For organisations that are targeting users in the developed world, many are simplifying this challenge to target smartphones only. However even here to create local native applications requires solutions that support Apple’s iOS, Windows, Android and Java (Blackberry).
There are many mobile development platforms available to assist with creating “write once deploy everywhere” apps. The main constrains here are that you end up with deployments to many different stores, and that quite often still write platform specific code to take advantage of platform specific features.
HTML5 has long been a strong candidate for mobile applications, but is it ready? Are mobile browsers up to date with HTML5?
The answer to this question can be a simple “No”, no mobile browser supports the full HTML5 specification. Or a “Maybe” depending on what features (camera, phone book and GPS) of the phone you require you may have support from HTML5.
Push that up to a resounding “Yes”, if you want to move an application that currently runs on the web to run on mobile. Of course, I should also caveat the above with ‘there are grey areas’ in between these responses, not very helpful I know.
For corporates looking to support mobile users with line of business applications I believe there are some great examples that prove HTML5 is ready for them. For a start Facebook is one such application taking full advantage of HTML5, and promoting its use for Facebook apps.
The key areas of HTML5 that are supported across mainstream mobile browsers are offline storage, geolocation, multimedia, graphics (canvas), touch events and large parts of CSS3. The mobile HTML5 site provides a list of mobile browser capabilities.

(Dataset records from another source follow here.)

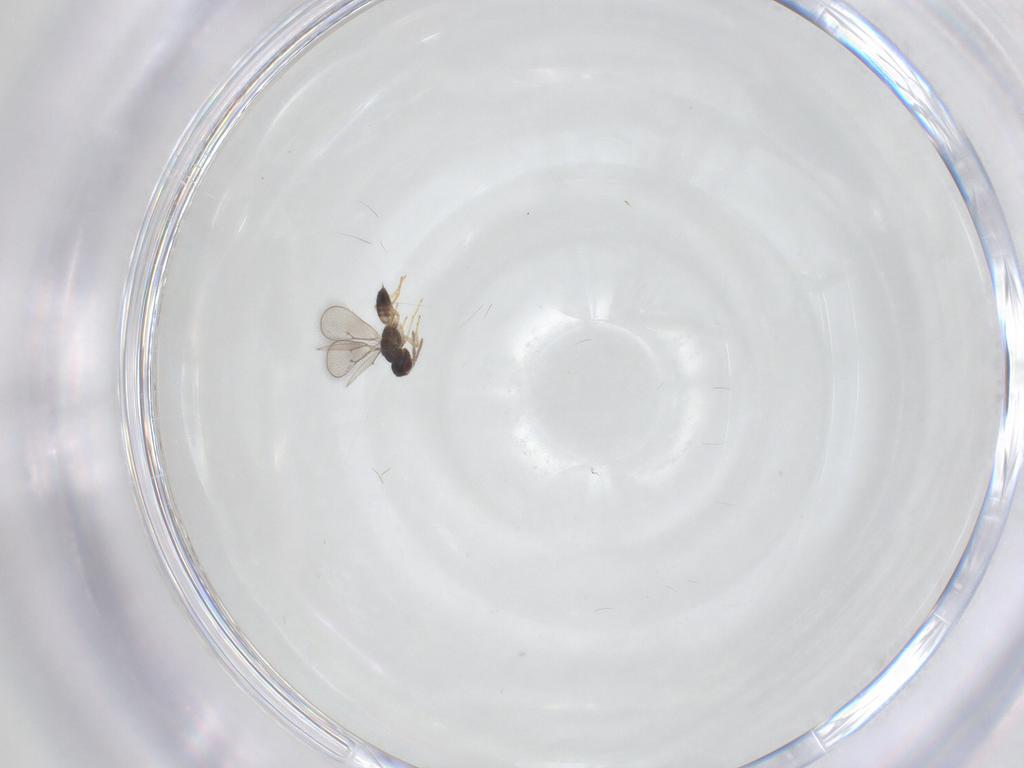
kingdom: Animalia
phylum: Arthropoda
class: Insecta
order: Hymenoptera
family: Eulophidae
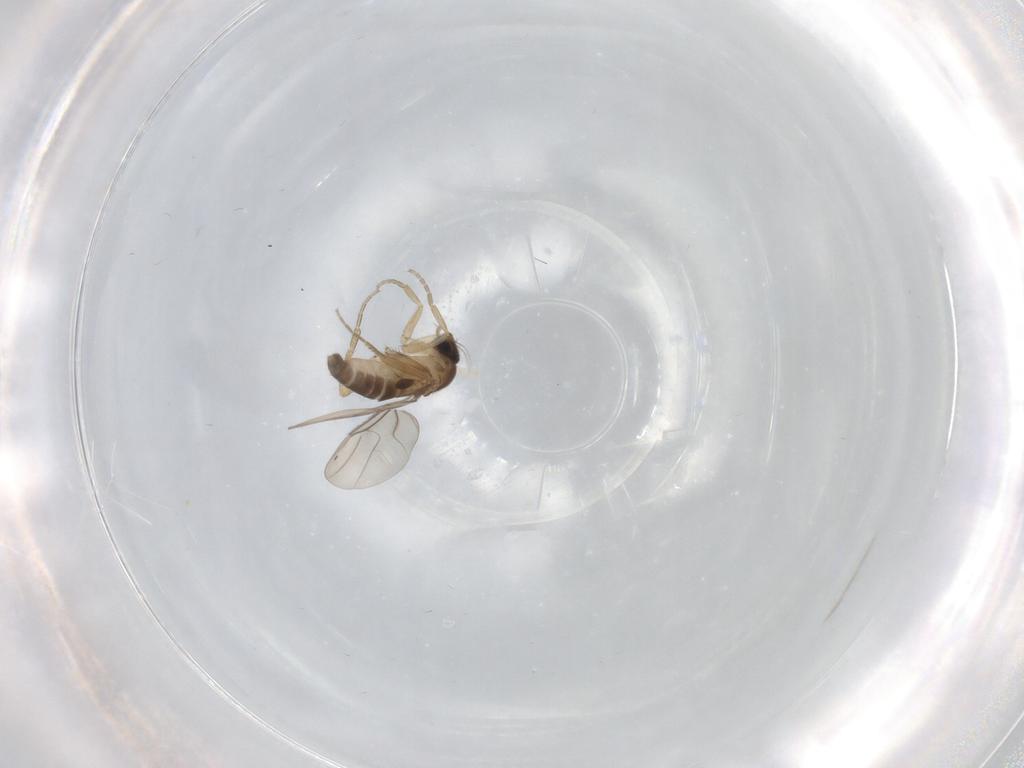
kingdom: Animalia
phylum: Arthropoda
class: Insecta
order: Diptera
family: Phoridae
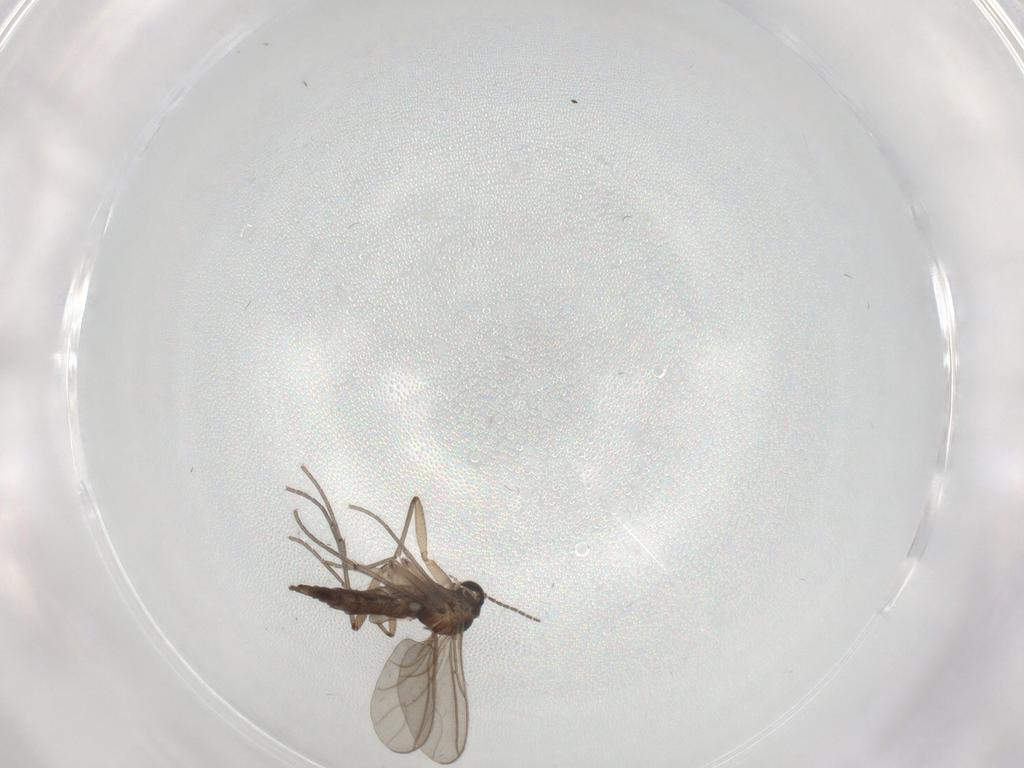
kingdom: Animalia
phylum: Arthropoda
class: Insecta
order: Diptera
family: Sciaridae
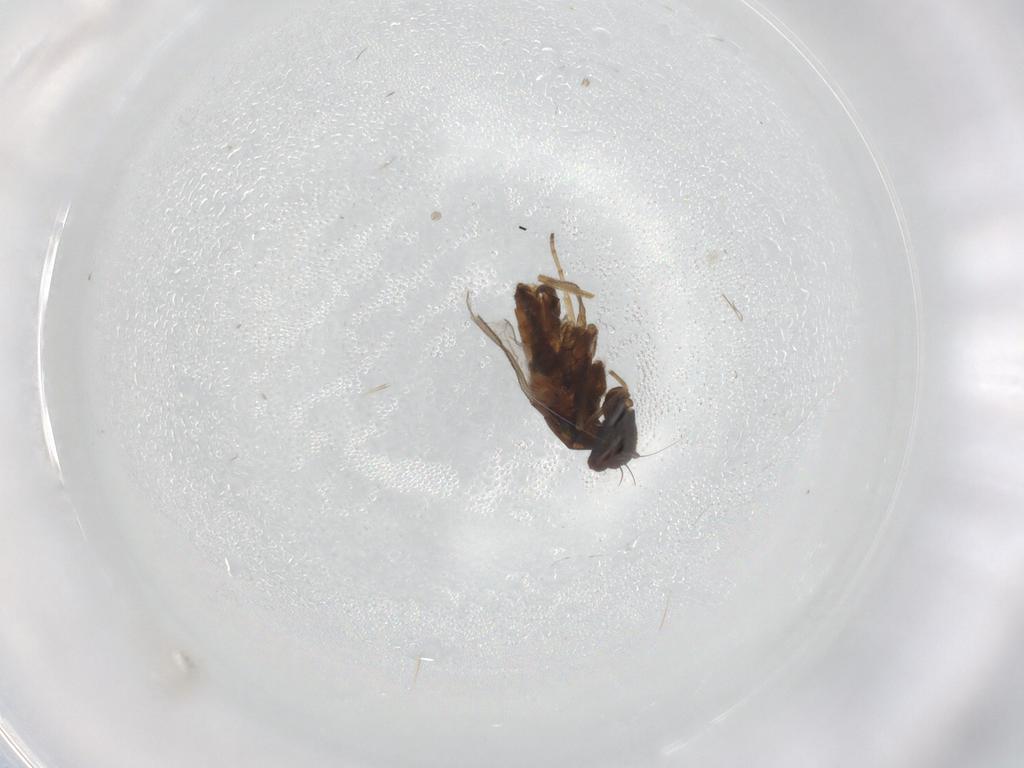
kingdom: Animalia
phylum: Arthropoda
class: Insecta
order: Diptera
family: Dolichopodidae
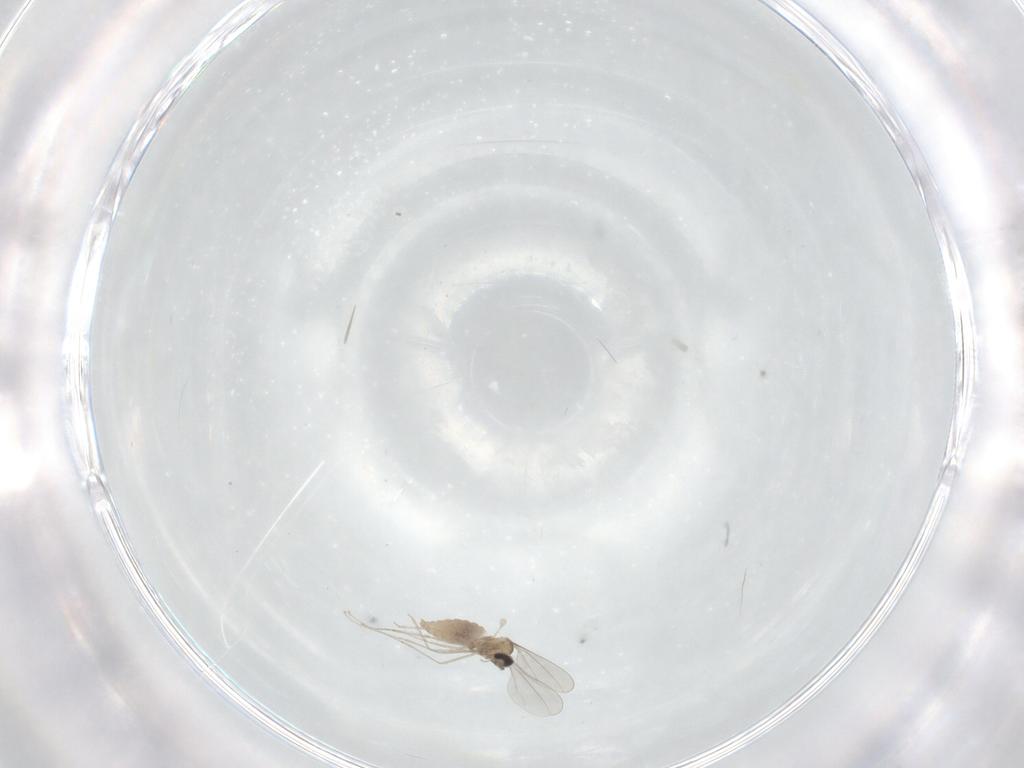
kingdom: Animalia
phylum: Arthropoda
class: Insecta
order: Diptera
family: Cecidomyiidae
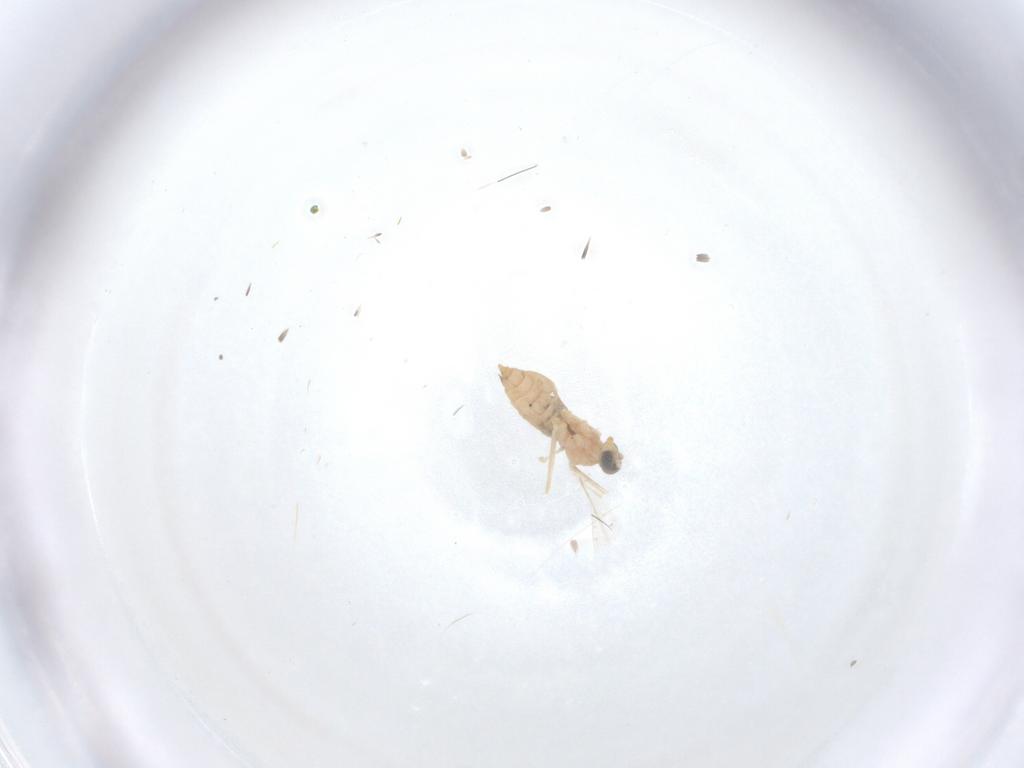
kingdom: Animalia
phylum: Arthropoda
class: Insecta
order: Diptera
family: Cecidomyiidae
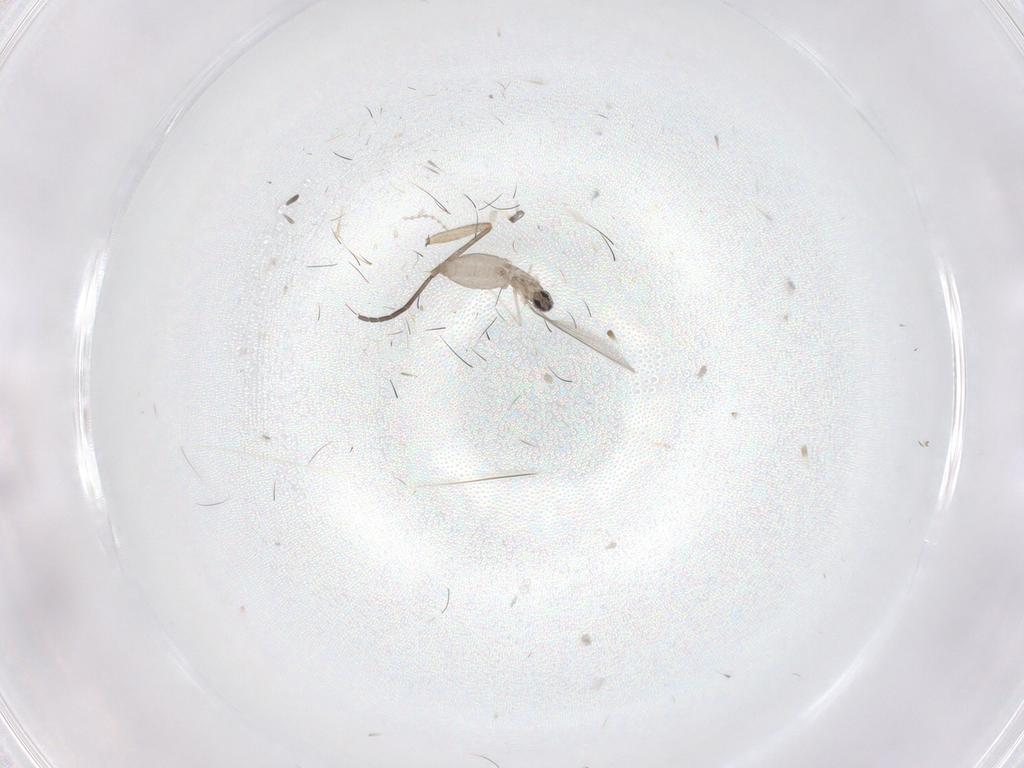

In the past marketers are argued that presence on App Stores adds value to “brand awareness”, and whilst this is true, there is nothing stopping an organisation having using both native apps and HTML. For example, take LloydsTSB. You can download their app, which effectively once downloaded then runs a “browser” version of their Internet banking service.
There are also some great libraries out there that make cross platform mobile development much easier and provide features that make your web applications feel much more like a native phone app. JQueryMobile is a great example.